Your task
Pictures do not belong in the copy; retype the records below exactly.

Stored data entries
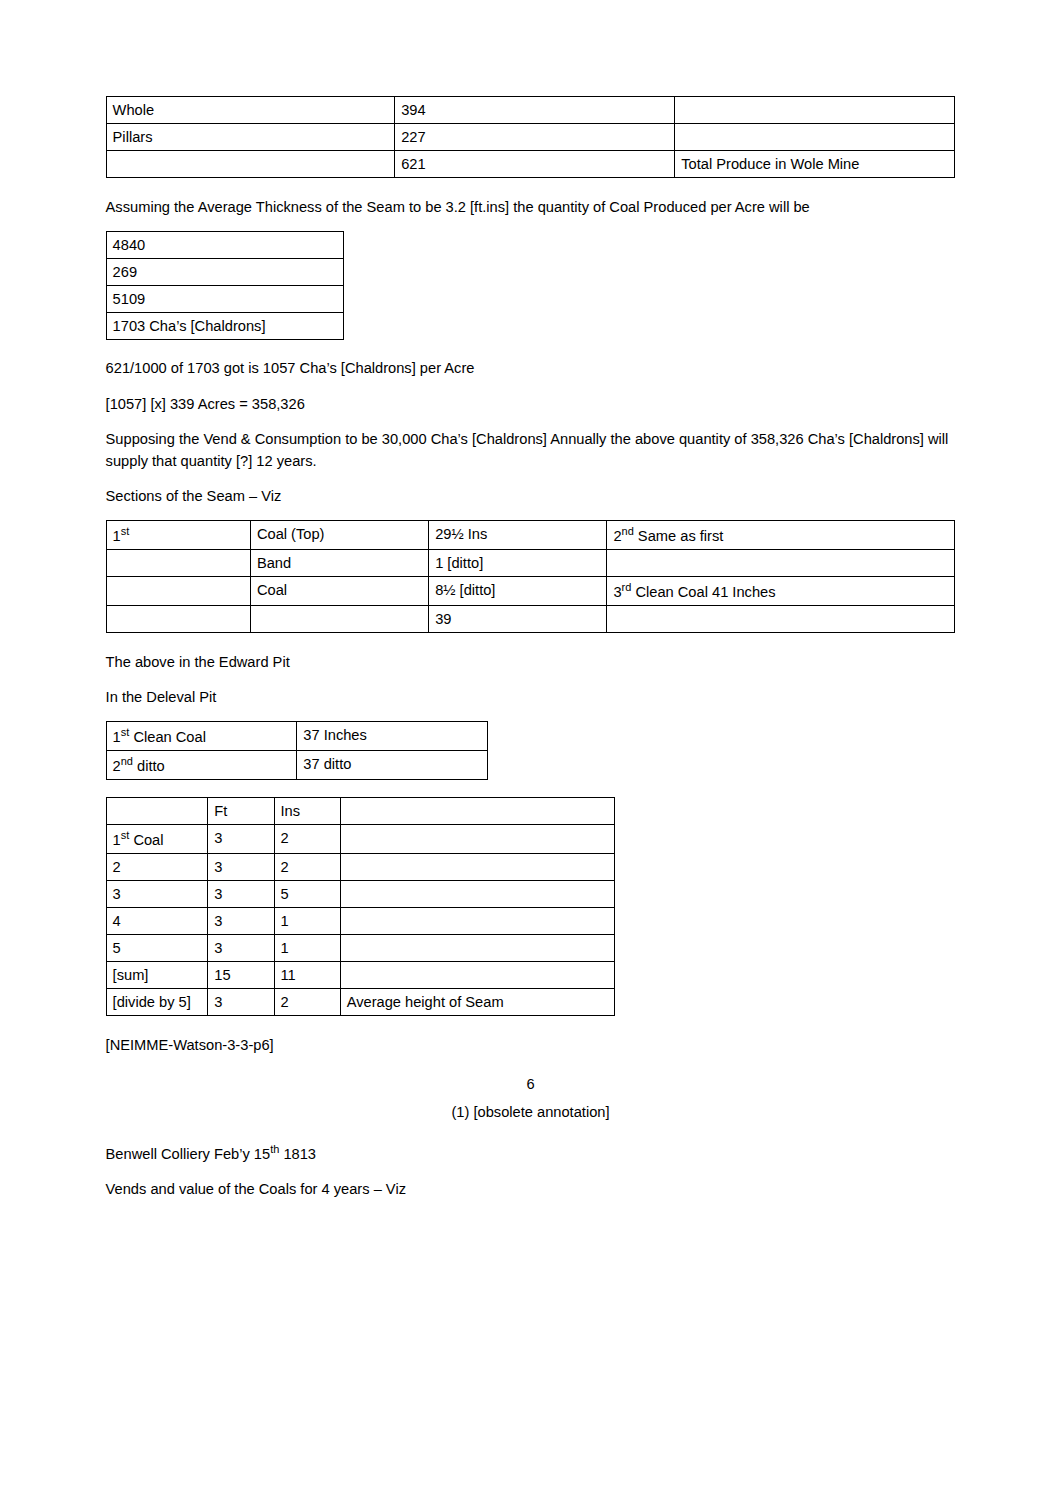| Whole | 394 | |
| Pillars | 227 | |
| | 621 | Total Produce in Wole Mine |
Assuming the Average Thickness of the Seam to be 3.2 [ft.ins] the quantity of Coal Produced per Acre will be
| 4840 |
| 269 |
| 5109 |
| 1703 Cha’s [Chaldrons] |
621/1000 of 1703 got is 1057 Cha’s [Chaldrons] per Acre
[1057] [x] 339 Acres = 358,326
Supposing the Vend & Consumption to be 30,000 Cha’s [Chaldrons] Annually the above quantity of 358,326 Cha’s [Chaldrons] will supply that quantity [?] 12 years.
Sections of the Seam – Viz
| 1 st | Coal (Top) | 29½ Ins | 2 nd Same as first |
| | Band | 1 [ditto] | |
| | Coal | 8½ [ditto] | 3 rd Clean Coal 41 Inches |
| | | 39 | |
The above in the Edward Pit
In the Deleval Pit
| 1 st Clean Coal | 37 Inches |
| 2 nd ditto | 37 ditto |
| | Ft | Ins | |
| 1 st Coal | 3 | 2 | |
| 2 | 3 | 2 | |
| 3 | 3 | 5 | |
| 4 | 3 | 1 | |
| 5 | 3 | 1 | |
| [sum] | 15 | 11 | |
| [divide by 5] | 3 | 2 | Average height of Seam |
[NEIMME-Watson-3-3-p6]
6
(1) [obsolete annotation]
Benwell Colliery Feb’y 15th 1813
Vends and value of the Coals for 4 years – Viz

Written solution
| Whole | 394 | |
| Pillars | 227 | |
| | 621 | Total Produce in Wole Mine |
Assuming the Average Thickness of the Seam to be 3.2 [ft.ins] the quantity of Coal Produced per Acre will be
| 4840 |
| 269 |
| 5109 |
| 1703 Cha’s [Chaldrons] |
621/1000 of 1703 got is 1057 Cha’s [Chaldrons] per Acre
[1057] [x] 339 Acres = 358,326
Supposing the Vend & Consumption to be 30,000 Cha’s [Chaldrons] Annually the above quantity of 358,326 Cha’s [Chaldrons] will supply that quantity [?] 12 years.
Sections of the Seam – Viz
| 1 st | Coal (Top) | 29½ Ins | 2 nd Same as first |
| | Band | 1 [ditto] | |
| | Coal | 8½ [ditto] | 3 rd Clean Coal 41 Inches |
| | | 39 | |
The above in the Edward Pit
In the Deleval Pit
| 1 st Clean Coal | 37 Inches |
| 2 nd ditto | 37 ditto |
| | Ft | Ins | |
| 1 st Coal | 3 | 2 | |
| 2 | 3 | 2 | |
| 3 | 3 | 5 | |
| 4 | 3 | 1 | |
| 5 | 3 | 1 | |
| [sum] | 15 | 11 | |
| [divide by 5] | 3 | 2 | Average height of Seam |
[NEIMME-Watson-3-3-p6]
6
(1) [obsolete annotation]
Benwell Colliery Feb’y 15th 1813
Vends and value of the Coals for 4 years – Viz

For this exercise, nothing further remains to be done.